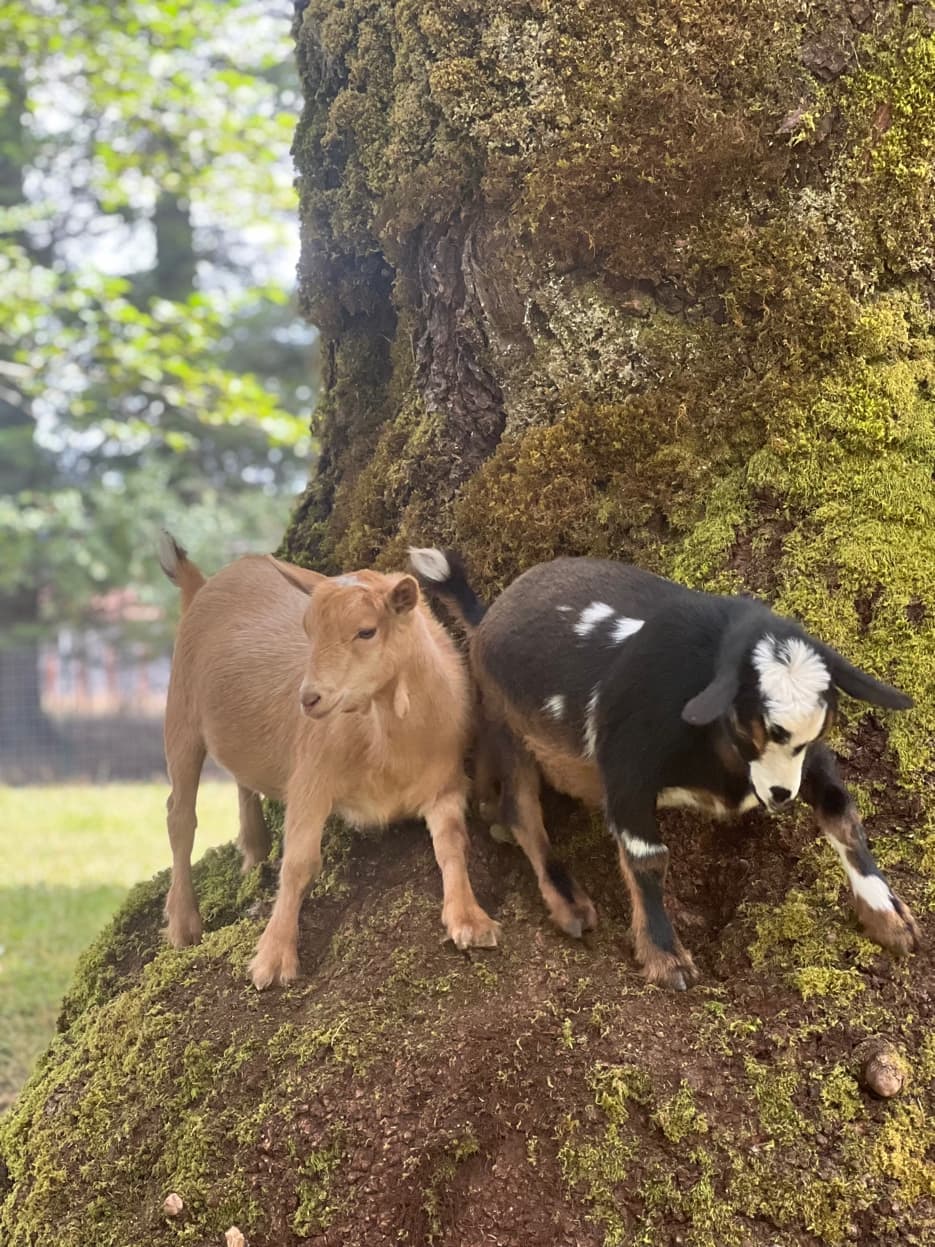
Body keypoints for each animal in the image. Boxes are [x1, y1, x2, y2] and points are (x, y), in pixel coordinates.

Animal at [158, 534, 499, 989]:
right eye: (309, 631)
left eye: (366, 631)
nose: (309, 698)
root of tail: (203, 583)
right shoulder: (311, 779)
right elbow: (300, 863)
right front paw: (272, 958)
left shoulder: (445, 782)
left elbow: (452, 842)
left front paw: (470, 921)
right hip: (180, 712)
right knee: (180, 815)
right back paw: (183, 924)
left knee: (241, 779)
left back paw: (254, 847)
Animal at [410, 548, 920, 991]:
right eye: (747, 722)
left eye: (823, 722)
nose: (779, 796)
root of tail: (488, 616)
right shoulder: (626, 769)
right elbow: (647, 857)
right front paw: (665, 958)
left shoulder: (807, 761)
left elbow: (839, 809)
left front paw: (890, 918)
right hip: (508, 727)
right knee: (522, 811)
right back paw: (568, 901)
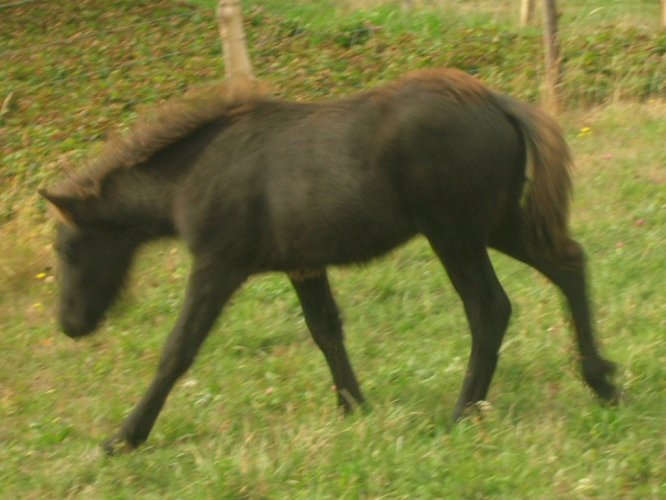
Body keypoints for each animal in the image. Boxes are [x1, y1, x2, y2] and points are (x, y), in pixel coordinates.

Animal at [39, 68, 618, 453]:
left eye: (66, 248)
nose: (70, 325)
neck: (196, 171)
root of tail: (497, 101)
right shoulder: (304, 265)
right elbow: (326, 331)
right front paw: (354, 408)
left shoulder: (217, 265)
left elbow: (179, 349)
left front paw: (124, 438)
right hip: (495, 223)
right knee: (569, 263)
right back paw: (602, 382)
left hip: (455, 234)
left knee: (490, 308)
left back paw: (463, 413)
--
*Work to be completed*
All lines of the data above that include the word "knee" must be shown.

*Answer section*
right knee: (180, 815)
left knee: (241, 779)
right knee: (522, 811)
right knee: (569, 263)
left knee: (490, 308)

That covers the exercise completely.